You can’t control what your parent does about his or her problem, but you can get help for yourself. Consider speaking with a trusted adult like a teacher, aunt or uncle, counselor or coach. They’ll be able to support you during this tough time. There are also many groups with trained professionals willing to help you and your family.
For more information and help, visit the National Association for Children of Alcoholics website or call the NineLine anonymous hotline – 24 hours a day, seven days a week at 1-800-999-9999.
4. Can I confront them about it?
NOT while they are under the influence, so plan ahead and wait for an opportunity to speak with them when sober.
Invite a trusted adult to be there with you, or seek their advice beforehand.

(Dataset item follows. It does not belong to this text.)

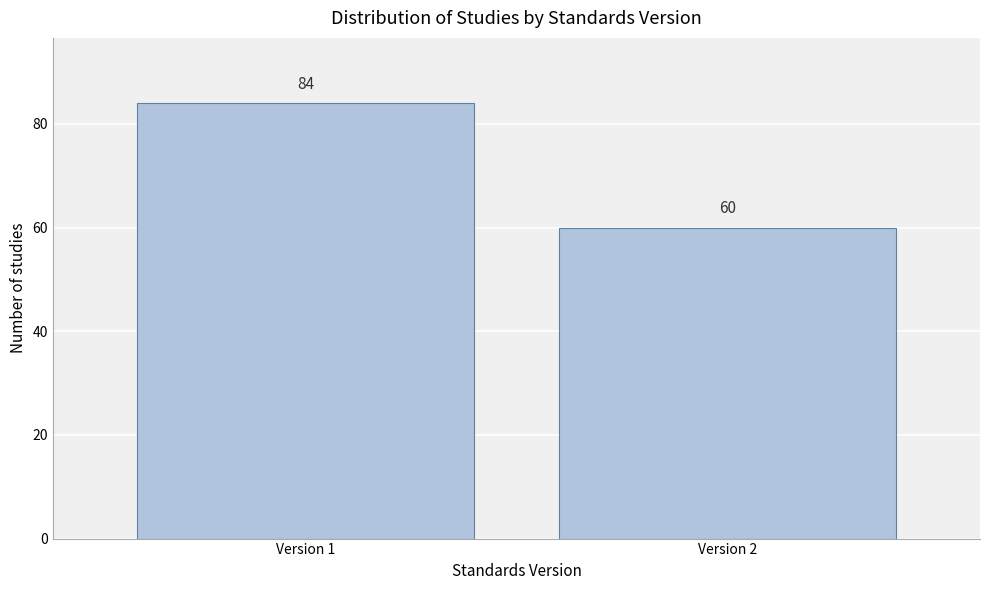

Reading right to left, list all the values displayed in this chart.

Version 2=60	Version 1=84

A good place to start the conversation is by telling your mom or dad how you feel about their drinking or drug use. It’s OK to say it upsets you, but telling someone that what they’re doing is wrong or blaming them for everything that isn’t going right never works well. When people feel blamed, it tends to lead to anger, and shuts them off from really listening, and hearing what you have to say. Try your best to keep things calm, and focus on your feelings.

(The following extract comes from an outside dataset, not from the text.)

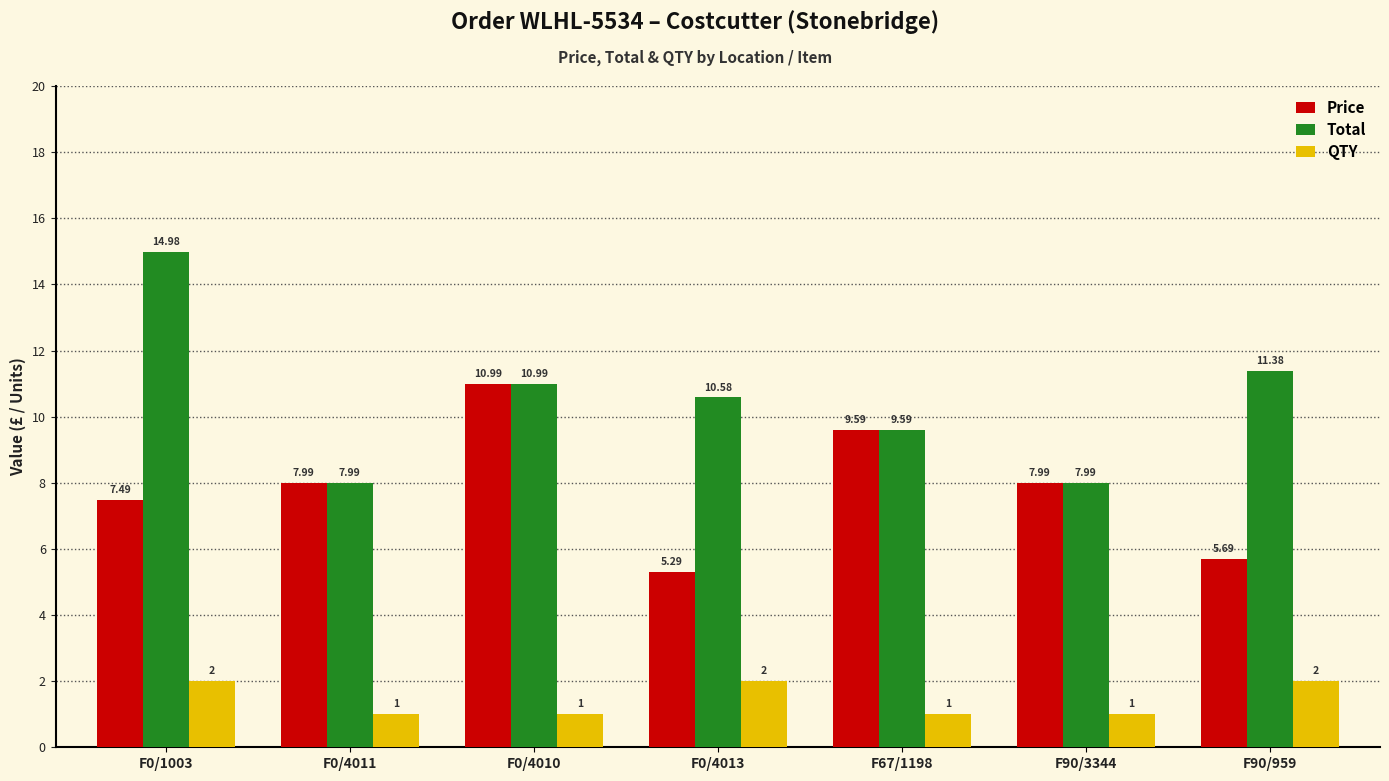

What are all the series names shown in the legend?

Price, Total, QTY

5. Will they get in trouble if I tell someone?
Your parent needs help from other adults and professionals who understand alcoholism and drug addiction. If you – or they – never speak up to ask for help, things aren’t going to change, and there’s a good chance they could get worse.
If you’re worried about getting your parents or yourself in trouble, make sure you speak with someone trustworthy and ask them to keep the information private.
Remember, there are a lot of other people dealing with this very same problem. You don’t have to feel alone. Reach out for help!